AGI, agents, and timelines
AGI is coming—whether we’re ready or not. I’ve been convinced of this trajectory since GPT-3’s release, but recent developments have significantly accelerated my timelines.
The first major shift was OpenAI’s breakthrough in test-time compute and its newly demonstrated scaling law. Essentially, test-time compute allows a model to spend more time “thinking,” refining its response. OpenAI has shown that this approach scales linearly—the longer a model ponders, the better its answers.
The second game-changer came from an unexpected source: a Chinese company called DeepSeek. Practically out of nowhere, they open-sourced a state-of-the-art model rivaling the best closed offerings and published a paper detailing how they trained it using reinforcement learning (RL). RL has long been considered the key to achieving superhuman intelligence, but until now, its applications were mostly confined to narrow domains like games—most famously, AlphaZero’s complete domination of Go. DeepSeek’s breakthrough shows that RL works for language models too. Even more fascinating, chain-of-thought reasoning appears to emerge naturally from this process. This means we can now let models “play against themselves” to improve.
The third factor is simply the relentless march of scaling laws. Compute is getting cheaper, models are getting bigger, and efficiency improvements—like those pioneered by DeepSeek—are only accelerating this trend.
Taken together, these forces are pushing us toward AGI faster than most people realize. The next major frontier is agents, a concept that often confuses people but is, in reality, quite simple. An agent is just a small program designed to complete a task autonomously—whether it’s booking a flight, searching for hotels, handling inbound emails, or vetting candidates.
If you think about a company, it’s essentially a collection of hundreds of people executing thousands of these micro-tasks daily. Some are complex, like submitting a pull request to a codebase, while others are more straightforward, like an SDR sending cold emails. You can break down nearly any job into a collection of these agents.

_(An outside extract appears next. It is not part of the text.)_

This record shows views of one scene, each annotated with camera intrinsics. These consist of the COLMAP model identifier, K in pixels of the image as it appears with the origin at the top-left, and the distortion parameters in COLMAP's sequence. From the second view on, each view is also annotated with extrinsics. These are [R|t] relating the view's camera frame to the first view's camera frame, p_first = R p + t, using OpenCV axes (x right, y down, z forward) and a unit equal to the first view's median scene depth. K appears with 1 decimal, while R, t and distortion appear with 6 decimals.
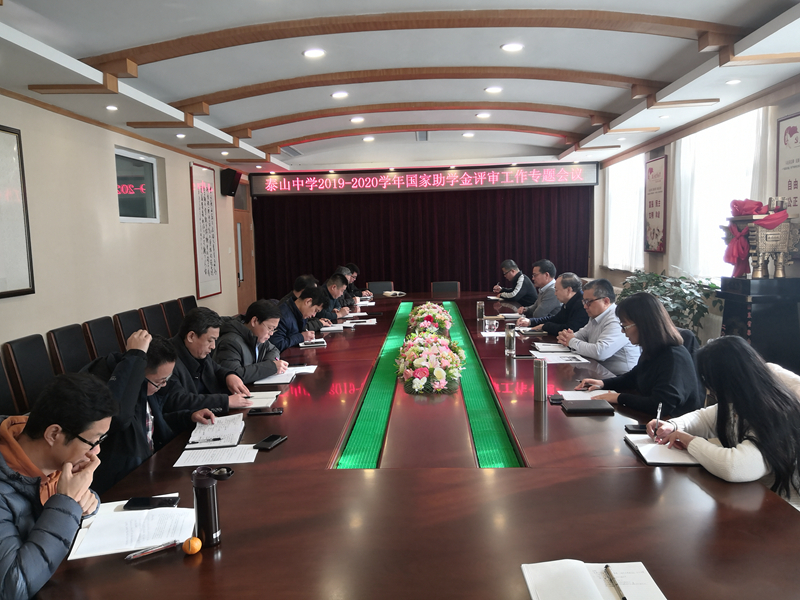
lens RADIAL K [[631.9, 0, 400.0], [0, 631.9, 300.0], [0, 0, 1]] dist [-0.003809, -0.005554]
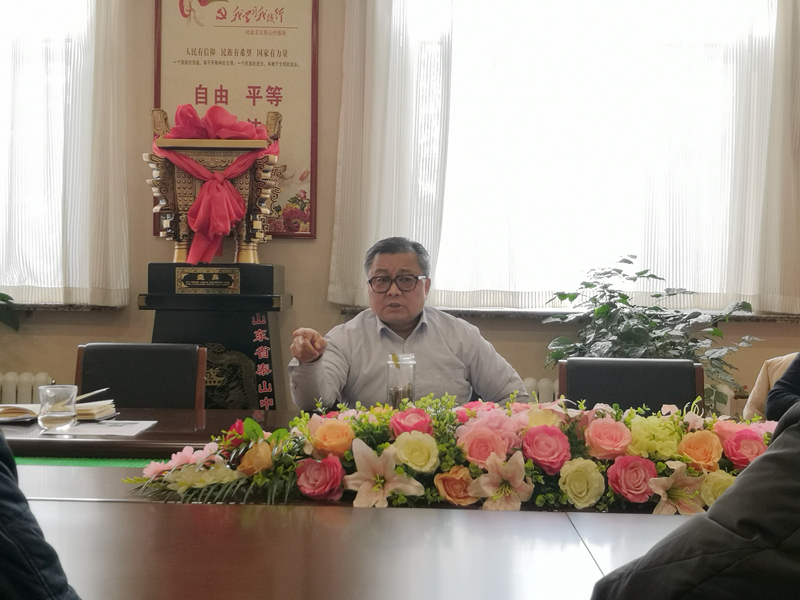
lens RADIAL K [[1215.8, 0, 400.0], [0, 1215.8, 300.0], [0, 0, 1]] dist [0.247209, -0.832081]
pose [[-0.017412, 0.014294, 0.999746, -0.279897], [0.083326, 0.996440, -0.012795, 0.011430], [-0.996370, 0.083082, -0.018541, 0.578156]]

So far, the main challenge with agents has been accuracy. Since they rely on executing a series of internal steps, any error along the way compounds, making them unreliable. But we are now on the verge of reaching the accuracy threshold needed for them to work. I expect a new generation of agents to emerge later this year.
And here’s the thing: once agents become viable for one task, they will rapidly generalize to countless others. This isn’t just an incremental shift—it’s a tidal wave of transformation about to hit society.

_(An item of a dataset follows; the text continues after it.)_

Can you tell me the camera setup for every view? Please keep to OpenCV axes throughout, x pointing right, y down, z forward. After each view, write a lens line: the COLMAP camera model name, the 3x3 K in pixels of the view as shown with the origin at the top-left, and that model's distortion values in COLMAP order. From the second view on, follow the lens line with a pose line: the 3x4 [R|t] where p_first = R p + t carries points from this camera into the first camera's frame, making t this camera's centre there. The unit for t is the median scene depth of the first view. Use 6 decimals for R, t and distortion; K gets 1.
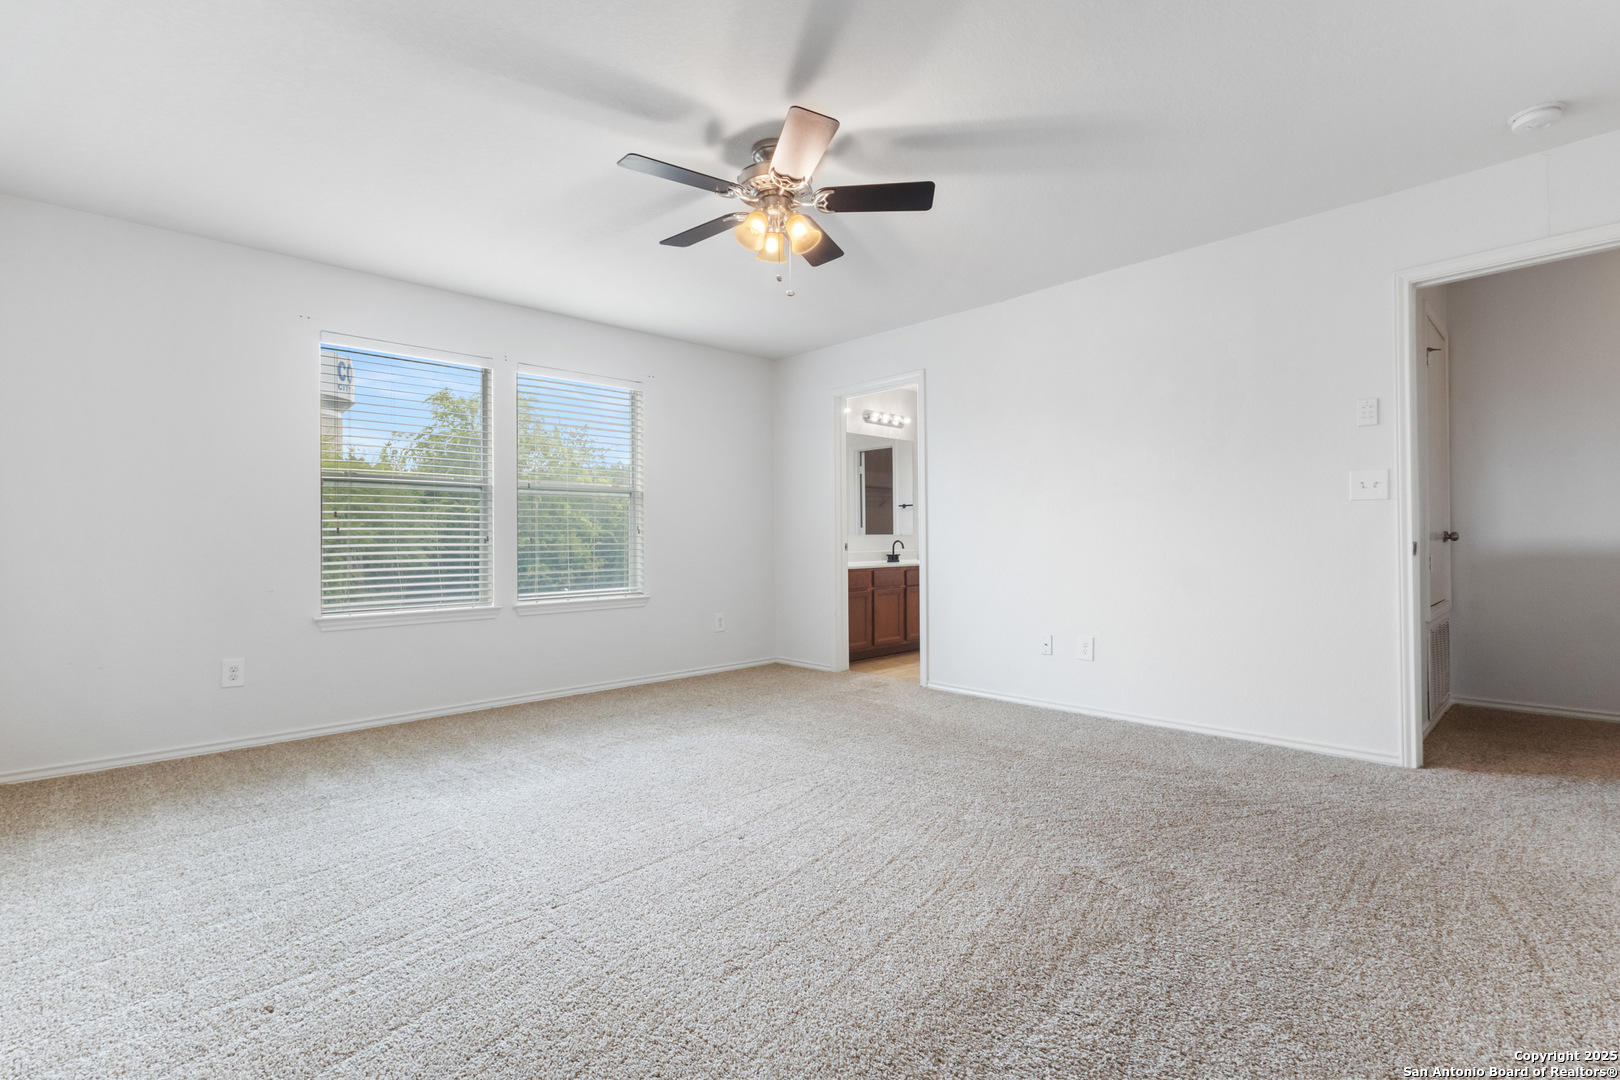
lens RADIAL K [[756.9, 0, 801.3], [0, 756.9, 543.3], [0, 0, 1]] dist [0.000354, 0.000198]
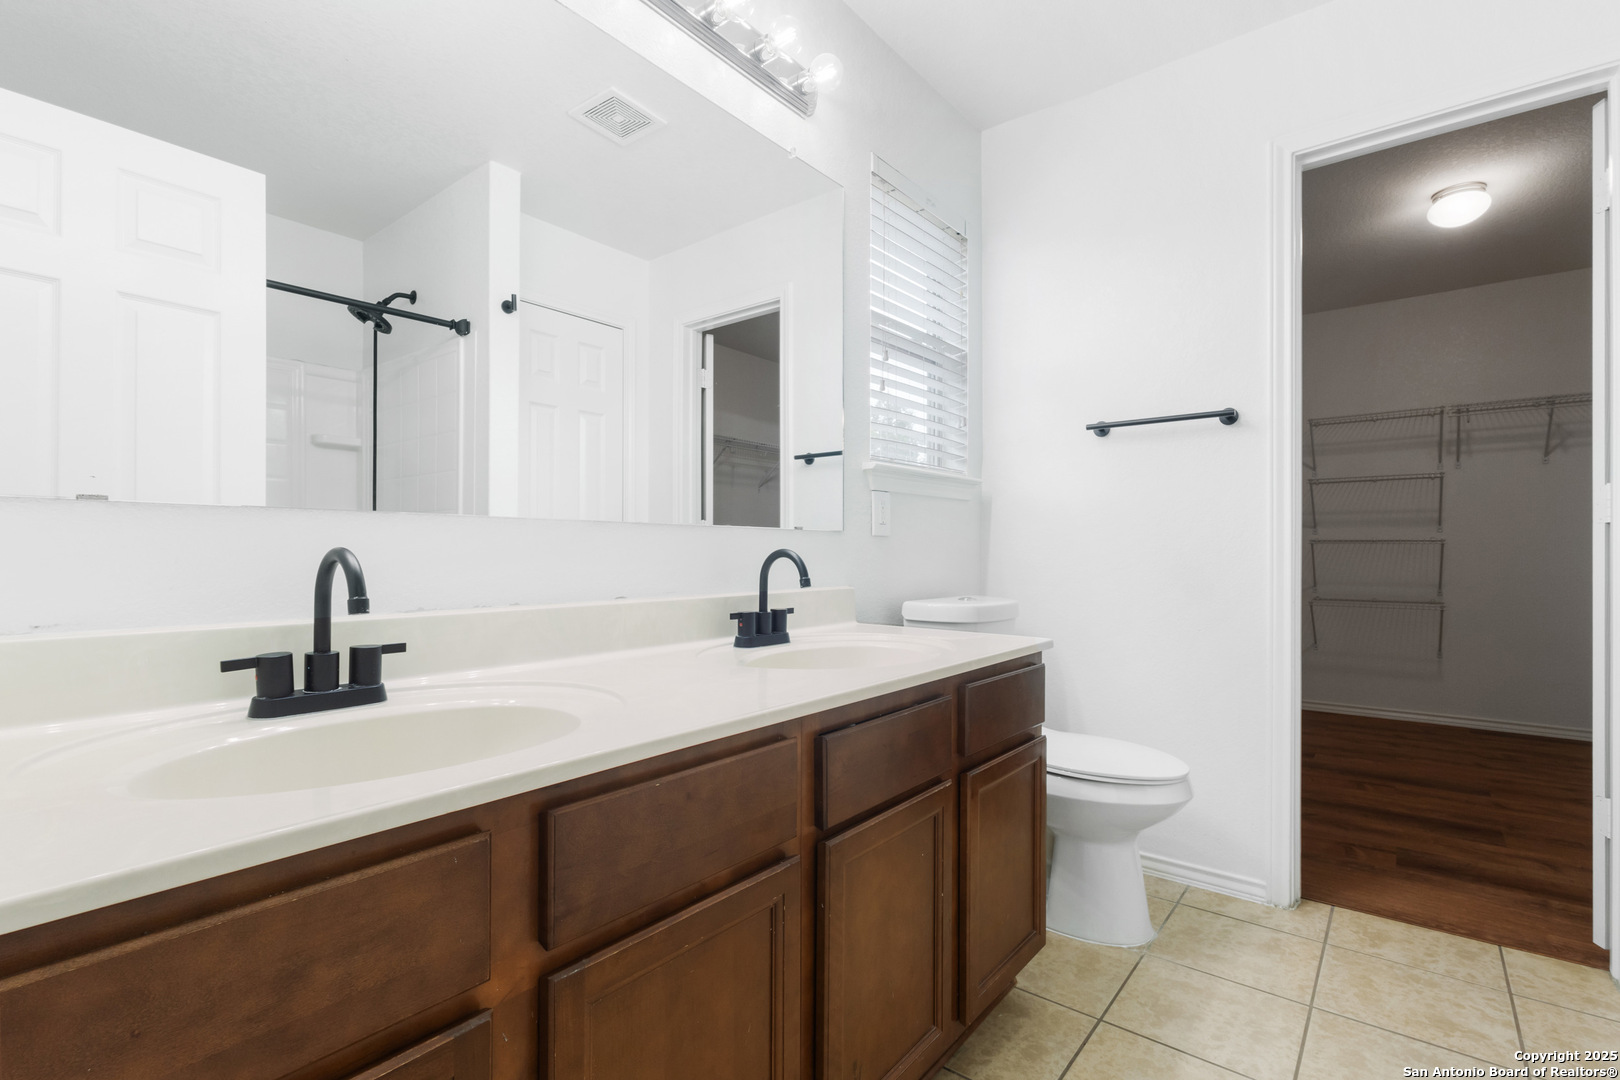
lens RADIAL K [[747.0, 0, 801.6], [0, 747.0, 533.9], [0, 0, 1]] dist [0.000601, 0.000179]
pose [[0.991700, 0.005059, 0.128471, 0.104183], [-0.003750, 0.999939, -0.010426, -0.006046], [-0.128516, 0.009858, 0.991658, 0.776195]]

We are approaching the point where automating a software engineer—my personal benchmark for AGI—will become possible.
Yet, we are utterly unprepared for what’s coming. The U.S. political system is astonishingly ineffective, rife with incompetence at every level of government. Society remains deeply divided. While I’m optimistic about AGI’s potential to create abundance, the transition is going to be turbulent.
We’re at the edge of something unprecedented. Ready or not, AGI is coming.